Single by Raiven

from the EP Sirene, Pt. 1
- Released: 20 January 2024
- Genre: Alternative pop
- Length: 2:46
- Label: Virgin Music
- Songwriters: Bojan Cvjetićanin [sl]; Danilo Kapel; Klavdija Kopina; Martin Bezjak; Peter Khoo; Sara Briški Cirman;
- Producers: Danilo Kapel; Martin Bezjak; Peter Khoo; Sara Briški Cirman;

Raiven singles chronology
| "Ikona" (2023) | "Veronika" (2024) | "Mama" (2024) |

Music video
- "Veronika" on YouTube

Eurovision Song Contest 2024 entry
- Country: Slovenia
- Artist: Raiven
- Language: Slovene
- Composers: Bojan Cvjetićanin [sl]; Danilo Kapel; Klavdija Kopina; Martin Bezjak; Peter Khoo; Sara Briški Cirman;
- Lyricists: Bojan Cvjetićanin; Klavdija Kopina; Sara Briški Cirman;

Finals performance
- Semi-final result: 9th
- Semi-final points: 51
- Final result: 23rd
- Final points: 27

Entry chronology
- ◄ "Carpe Diem" (2023)
- "How Much Time Do We Have Left?" (2025) ►

Official performance video
- "Veronika" (First Semi-Final) on YouTube "Veronika" (Grand Final) on YouTube

= Veronika (song) =

2024 song by Raiven

"Veronika" (/sl/) is a song by Slovenian singer-songwriter Raiven. Inspired by the story of Veronika of Desenice, it was composed by Raiven along with five others, with lyrics also coming from Raiven. The song was self-released on 20 January 2024 through Virgin Music Group, and represented Slovenia in the Eurovision Song Contest 2024, where it placed 23rd with 27 points.

Entries from a dataset –

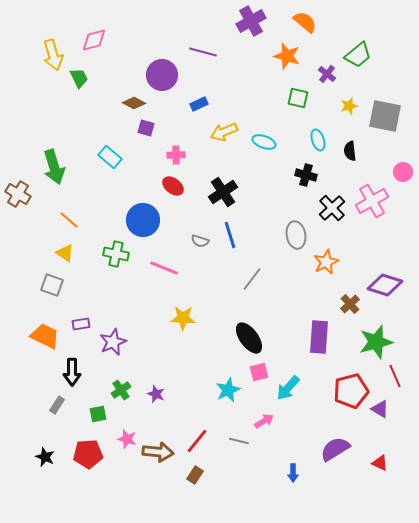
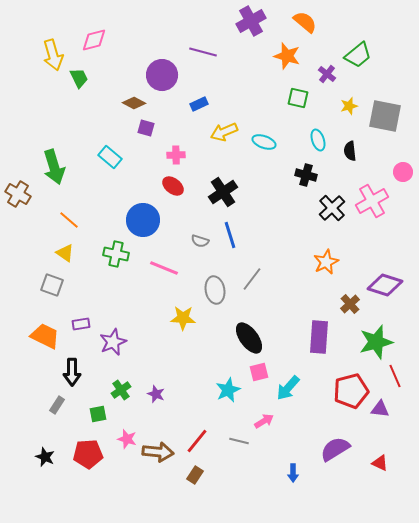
gray ellipse at (296, 235): moved 81 px left, 55 px down
purple triangle at (380, 409): rotated 24 degrees counterclockwise
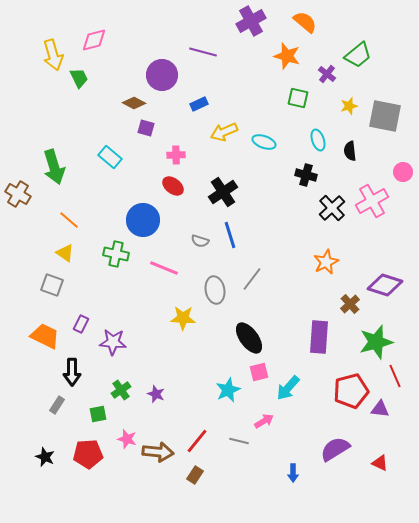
purple rectangle at (81, 324): rotated 54 degrees counterclockwise
purple star at (113, 342): rotated 28 degrees clockwise
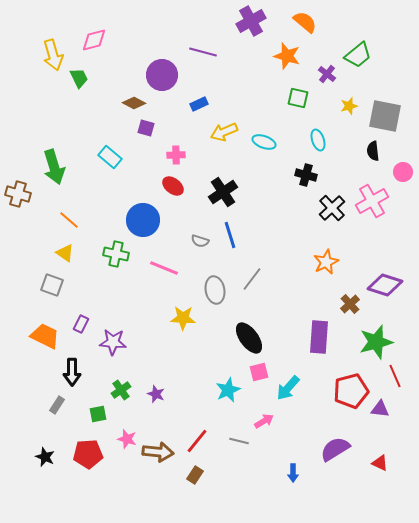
black semicircle at (350, 151): moved 23 px right
brown cross at (18, 194): rotated 15 degrees counterclockwise
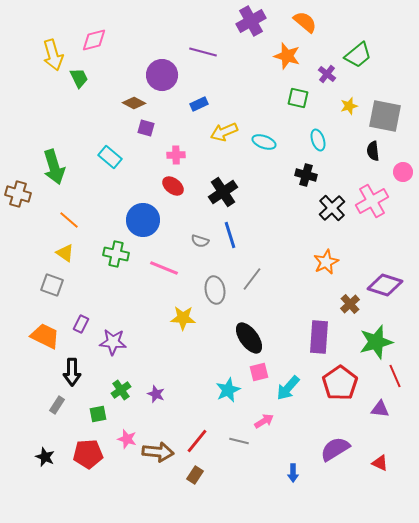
red pentagon at (351, 391): moved 11 px left, 8 px up; rotated 20 degrees counterclockwise
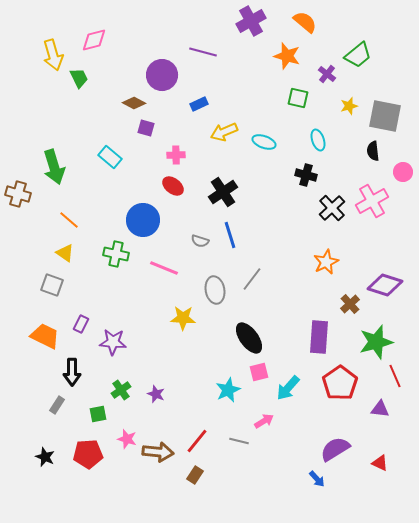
blue arrow at (293, 473): moved 24 px right, 6 px down; rotated 42 degrees counterclockwise
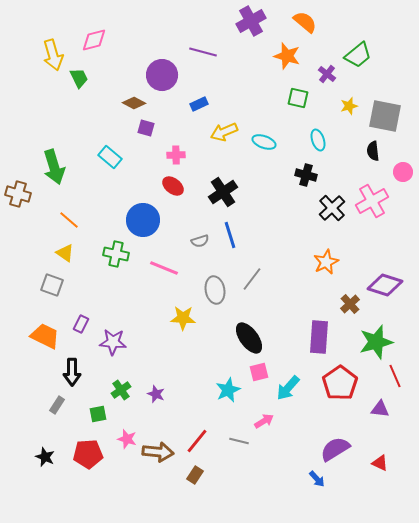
gray semicircle at (200, 241): rotated 36 degrees counterclockwise
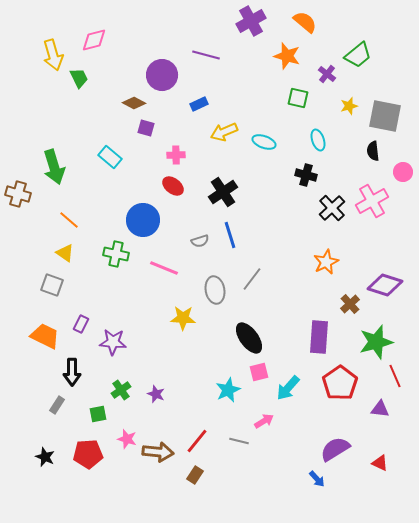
purple line at (203, 52): moved 3 px right, 3 px down
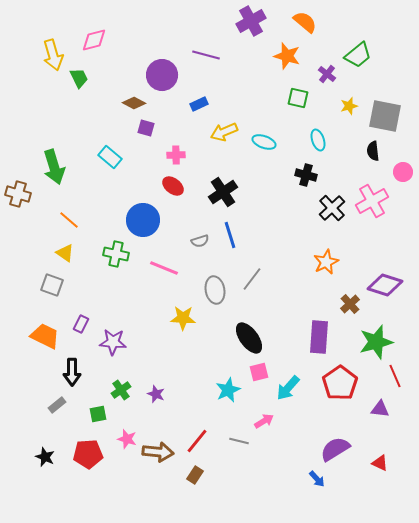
gray rectangle at (57, 405): rotated 18 degrees clockwise
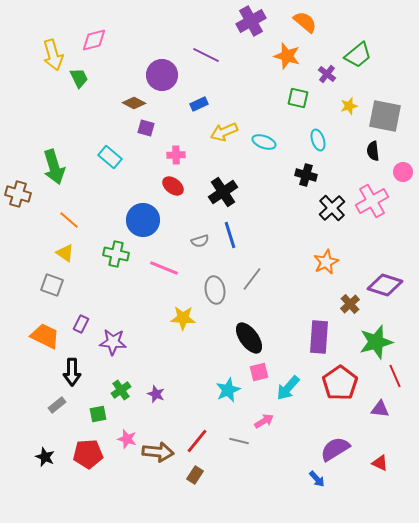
purple line at (206, 55): rotated 12 degrees clockwise
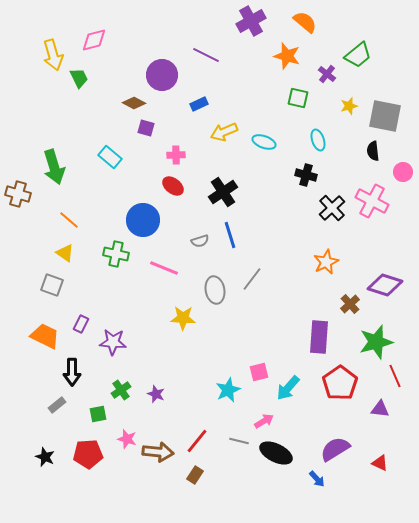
pink cross at (372, 201): rotated 32 degrees counterclockwise
black ellipse at (249, 338): moved 27 px right, 115 px down; rotated 28 degrees counterclockwise
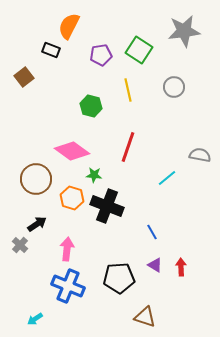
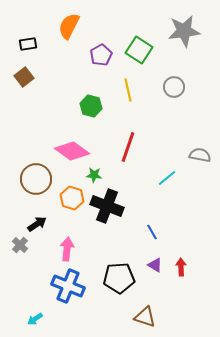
black rectangle: moved 23 px left, 6 px up; rotated 30 degrees counterclockwise
purple pentagon: rotated 20 degrees counterclockwise
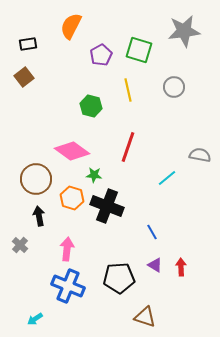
orange semicircle: moved 2 px right
green square: rotated 16 degrees counterclockwise
black arrow: moved 2 px right, 8 px up; rotated 66 degrees counterclockwise
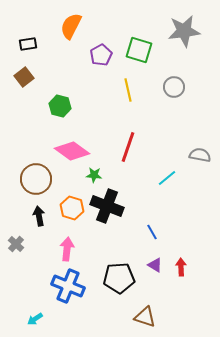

Requests –
**a)** From the song page, repeat word for word the passage starting at "Entry chronology" and ending at "with 27 points.".
**b)** Answer yes or no for each statement according to the song page, quoting the words that decide it: (i) the song received 51 points in its semi-final; (ii) the song was performed in English; (iii) the song finished 23rd in the final.

Answers in order –
**a)**
Entry chronology
- ◄ "Carpe Diem" (2023)
- "How Much Time Do We Have Left?" (2025) ►

Official performance video
- "Veronika" (First Semi-Final) on YouTube "Veronika" (Grand Final) on YouTube

= Veronika (song) =

2024 song by Raiven

"Veronika" (/sl/) is a song by Slovenian singer-songwriter Raiven. Inspired by the story of Veronika of Desenice, it was composed by Raiven along with five others, with lyrics also coming from Raiven. The song was self-released on 20 January 2024 through Virgin Music Group, and represented Slovenia in the Eurovision Song Contest 2024, where it placed 23rd with 27 points.

**b)**
(i) Yes: "Semi-final points: 51"
(ii) No: "Language: Slovene"
(iii) Yes: "Final result: 23rd"